### 指定タスク
記録の最初の行から始めて「genus: Pimpinella」を含む行まで、両端の行も含めて一字一句そのまま書き写してください。それ以外の行は書かない。

+++ 提供記録 +++

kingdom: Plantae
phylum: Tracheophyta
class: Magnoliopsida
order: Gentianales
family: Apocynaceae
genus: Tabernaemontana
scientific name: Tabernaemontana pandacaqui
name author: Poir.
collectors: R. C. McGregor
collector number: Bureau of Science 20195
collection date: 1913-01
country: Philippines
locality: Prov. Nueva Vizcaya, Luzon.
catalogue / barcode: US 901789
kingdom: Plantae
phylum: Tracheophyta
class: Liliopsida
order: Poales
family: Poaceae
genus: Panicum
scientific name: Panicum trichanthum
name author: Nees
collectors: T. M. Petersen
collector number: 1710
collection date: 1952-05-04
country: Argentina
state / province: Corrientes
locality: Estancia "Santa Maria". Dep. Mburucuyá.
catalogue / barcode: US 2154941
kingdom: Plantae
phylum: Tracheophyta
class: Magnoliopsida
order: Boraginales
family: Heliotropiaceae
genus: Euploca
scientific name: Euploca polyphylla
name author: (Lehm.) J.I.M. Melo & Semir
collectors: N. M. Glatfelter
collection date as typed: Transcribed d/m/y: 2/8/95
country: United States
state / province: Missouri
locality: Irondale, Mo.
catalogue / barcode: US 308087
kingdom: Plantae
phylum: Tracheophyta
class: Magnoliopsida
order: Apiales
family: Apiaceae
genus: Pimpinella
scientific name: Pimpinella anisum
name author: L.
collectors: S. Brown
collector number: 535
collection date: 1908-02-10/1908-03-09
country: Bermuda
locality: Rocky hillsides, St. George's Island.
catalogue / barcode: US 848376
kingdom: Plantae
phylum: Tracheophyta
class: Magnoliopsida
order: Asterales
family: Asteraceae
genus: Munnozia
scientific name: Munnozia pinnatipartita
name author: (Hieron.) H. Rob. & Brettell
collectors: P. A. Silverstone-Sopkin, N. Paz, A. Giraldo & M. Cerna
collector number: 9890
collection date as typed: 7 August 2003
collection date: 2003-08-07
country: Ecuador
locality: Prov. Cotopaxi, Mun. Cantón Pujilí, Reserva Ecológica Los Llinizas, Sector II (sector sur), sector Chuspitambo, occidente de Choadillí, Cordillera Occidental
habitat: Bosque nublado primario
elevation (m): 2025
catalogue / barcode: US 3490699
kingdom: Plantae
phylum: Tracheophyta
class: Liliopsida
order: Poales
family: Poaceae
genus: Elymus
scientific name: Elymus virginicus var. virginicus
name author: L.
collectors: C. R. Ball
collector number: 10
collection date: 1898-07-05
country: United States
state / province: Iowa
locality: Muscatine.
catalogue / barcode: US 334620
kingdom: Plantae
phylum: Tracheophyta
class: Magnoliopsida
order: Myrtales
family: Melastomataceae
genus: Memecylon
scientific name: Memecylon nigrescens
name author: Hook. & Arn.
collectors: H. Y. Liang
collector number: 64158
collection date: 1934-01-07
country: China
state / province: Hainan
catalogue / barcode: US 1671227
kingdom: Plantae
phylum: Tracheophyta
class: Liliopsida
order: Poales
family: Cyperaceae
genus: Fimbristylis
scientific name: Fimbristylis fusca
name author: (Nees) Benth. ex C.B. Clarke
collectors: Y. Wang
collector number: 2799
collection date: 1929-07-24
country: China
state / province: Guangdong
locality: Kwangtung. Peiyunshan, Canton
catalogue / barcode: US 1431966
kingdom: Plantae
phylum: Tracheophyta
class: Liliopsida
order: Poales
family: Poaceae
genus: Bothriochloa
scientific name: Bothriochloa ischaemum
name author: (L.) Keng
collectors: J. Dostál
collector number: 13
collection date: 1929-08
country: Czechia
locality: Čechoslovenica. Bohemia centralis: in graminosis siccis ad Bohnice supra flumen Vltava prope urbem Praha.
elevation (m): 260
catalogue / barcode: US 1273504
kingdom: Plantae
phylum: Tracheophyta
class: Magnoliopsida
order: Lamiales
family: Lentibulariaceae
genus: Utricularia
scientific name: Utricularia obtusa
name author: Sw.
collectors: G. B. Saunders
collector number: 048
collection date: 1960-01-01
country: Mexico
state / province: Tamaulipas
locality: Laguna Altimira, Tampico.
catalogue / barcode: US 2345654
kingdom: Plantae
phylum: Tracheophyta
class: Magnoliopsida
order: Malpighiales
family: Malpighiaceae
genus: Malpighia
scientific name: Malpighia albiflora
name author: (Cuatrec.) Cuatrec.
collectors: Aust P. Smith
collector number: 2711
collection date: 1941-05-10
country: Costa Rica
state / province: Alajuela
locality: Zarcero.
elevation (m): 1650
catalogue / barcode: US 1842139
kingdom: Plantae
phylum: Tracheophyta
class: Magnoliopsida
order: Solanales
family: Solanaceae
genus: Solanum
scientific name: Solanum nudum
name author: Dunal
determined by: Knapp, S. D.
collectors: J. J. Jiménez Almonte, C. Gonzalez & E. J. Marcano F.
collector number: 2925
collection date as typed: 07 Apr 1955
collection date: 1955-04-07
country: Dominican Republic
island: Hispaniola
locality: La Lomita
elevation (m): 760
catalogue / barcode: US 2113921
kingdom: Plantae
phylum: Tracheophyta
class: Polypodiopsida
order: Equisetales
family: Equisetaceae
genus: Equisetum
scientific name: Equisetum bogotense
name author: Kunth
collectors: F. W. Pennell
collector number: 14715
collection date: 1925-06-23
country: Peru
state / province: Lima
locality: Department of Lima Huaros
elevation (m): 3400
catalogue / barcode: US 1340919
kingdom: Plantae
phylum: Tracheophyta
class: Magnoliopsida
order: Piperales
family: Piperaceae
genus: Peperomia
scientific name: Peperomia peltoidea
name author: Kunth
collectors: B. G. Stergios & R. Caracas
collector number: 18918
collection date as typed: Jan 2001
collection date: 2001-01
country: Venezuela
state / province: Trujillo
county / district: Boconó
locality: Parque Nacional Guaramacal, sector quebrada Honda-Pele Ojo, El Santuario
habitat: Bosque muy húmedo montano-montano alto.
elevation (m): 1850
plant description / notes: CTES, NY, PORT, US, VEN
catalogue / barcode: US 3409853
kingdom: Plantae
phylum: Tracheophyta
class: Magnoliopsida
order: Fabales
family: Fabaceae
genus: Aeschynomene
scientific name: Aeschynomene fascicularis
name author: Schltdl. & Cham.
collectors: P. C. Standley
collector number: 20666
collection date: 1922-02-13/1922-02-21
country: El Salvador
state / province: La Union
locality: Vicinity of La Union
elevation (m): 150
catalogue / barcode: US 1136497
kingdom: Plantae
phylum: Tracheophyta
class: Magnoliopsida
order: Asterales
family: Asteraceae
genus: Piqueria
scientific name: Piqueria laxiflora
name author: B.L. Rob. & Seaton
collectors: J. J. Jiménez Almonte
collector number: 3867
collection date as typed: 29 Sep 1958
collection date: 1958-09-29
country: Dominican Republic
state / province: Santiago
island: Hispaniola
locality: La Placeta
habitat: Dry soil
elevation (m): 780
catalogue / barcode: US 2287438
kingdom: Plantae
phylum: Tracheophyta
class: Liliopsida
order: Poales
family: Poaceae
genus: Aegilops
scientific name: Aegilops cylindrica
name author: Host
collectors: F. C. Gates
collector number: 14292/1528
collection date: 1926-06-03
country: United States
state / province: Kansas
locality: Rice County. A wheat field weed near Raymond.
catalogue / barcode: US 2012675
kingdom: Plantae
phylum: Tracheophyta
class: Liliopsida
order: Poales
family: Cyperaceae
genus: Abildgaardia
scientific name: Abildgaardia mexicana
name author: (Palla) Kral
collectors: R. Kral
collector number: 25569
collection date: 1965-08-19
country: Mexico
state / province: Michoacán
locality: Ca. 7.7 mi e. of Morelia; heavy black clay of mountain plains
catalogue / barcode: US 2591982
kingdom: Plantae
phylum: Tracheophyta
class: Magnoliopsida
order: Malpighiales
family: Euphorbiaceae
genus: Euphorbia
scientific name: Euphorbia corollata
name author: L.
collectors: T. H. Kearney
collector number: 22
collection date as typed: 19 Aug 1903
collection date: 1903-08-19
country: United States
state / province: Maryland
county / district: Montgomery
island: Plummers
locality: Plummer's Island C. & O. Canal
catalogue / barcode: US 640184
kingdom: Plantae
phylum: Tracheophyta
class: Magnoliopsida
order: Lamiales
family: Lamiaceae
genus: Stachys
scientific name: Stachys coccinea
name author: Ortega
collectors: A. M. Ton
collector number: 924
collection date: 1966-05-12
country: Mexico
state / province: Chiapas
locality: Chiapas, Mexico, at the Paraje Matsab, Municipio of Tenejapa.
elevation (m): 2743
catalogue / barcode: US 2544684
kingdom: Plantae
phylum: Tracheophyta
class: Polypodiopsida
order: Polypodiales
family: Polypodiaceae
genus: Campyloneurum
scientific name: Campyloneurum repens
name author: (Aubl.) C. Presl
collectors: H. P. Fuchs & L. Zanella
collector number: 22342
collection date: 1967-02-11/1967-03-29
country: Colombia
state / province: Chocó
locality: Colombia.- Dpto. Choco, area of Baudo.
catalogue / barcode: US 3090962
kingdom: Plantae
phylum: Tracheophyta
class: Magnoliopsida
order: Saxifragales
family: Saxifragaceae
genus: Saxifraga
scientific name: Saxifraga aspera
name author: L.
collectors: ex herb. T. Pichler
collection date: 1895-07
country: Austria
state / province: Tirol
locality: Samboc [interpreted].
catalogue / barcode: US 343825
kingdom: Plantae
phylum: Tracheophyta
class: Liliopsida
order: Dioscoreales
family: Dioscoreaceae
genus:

+++

### 完成タスク
kingdom: Plantae
phylum: Tracheophyta
class: Magnoliopsida
order: Gentianales
family: Apocynaceae
genus: Tabernaemontana
scientific name: Tabernaemontana pandacaqui
name author: Poir.
collectors: R. C. McGregor
collector number: Bureau of Science 20195
collection date: 1913-01
country: Philippines
locality: Prov. Nueva Vizcaya, Luzon.
catalogue / barcode: US 901789
kingdom: Plantae
phylum: Tracheophyta
class: Liliopsida
order: Poales
family: Poaceae
genus: Panicum
scientific name: Panicum trichanthum
name author: Nees
collectors: T. M. Petersen
collector number: 1710
collection date: 1952-05-04
country: Argentina
state / province: Corrientes
locality: Estancia "Santa Maria". Dep. Mburucuyá.
catalogue / barcode: US 2154941
kingdom: Plantae
phylum: Tracheophyta
class: Magnoliopsida
order: Boraginales
family: Heliotropiaceae
genus: Euploca
scientific name: Euploca polyphylla
name author: (Lehm.) J.I.M. Melo & Semir
collectors: N. M. Glatfelter
collection date as typed: Transcribed d/m/y: 2/8/95
country: United States
state / province: Missouri
locality: Irondale, Mo.
catalogue / barcode: US 308087
kingdom: Plantae
phylum: Tracheophyta
class: Magnoliopsida
order: Apiales
family: Apiaceae
genus: Pimpinella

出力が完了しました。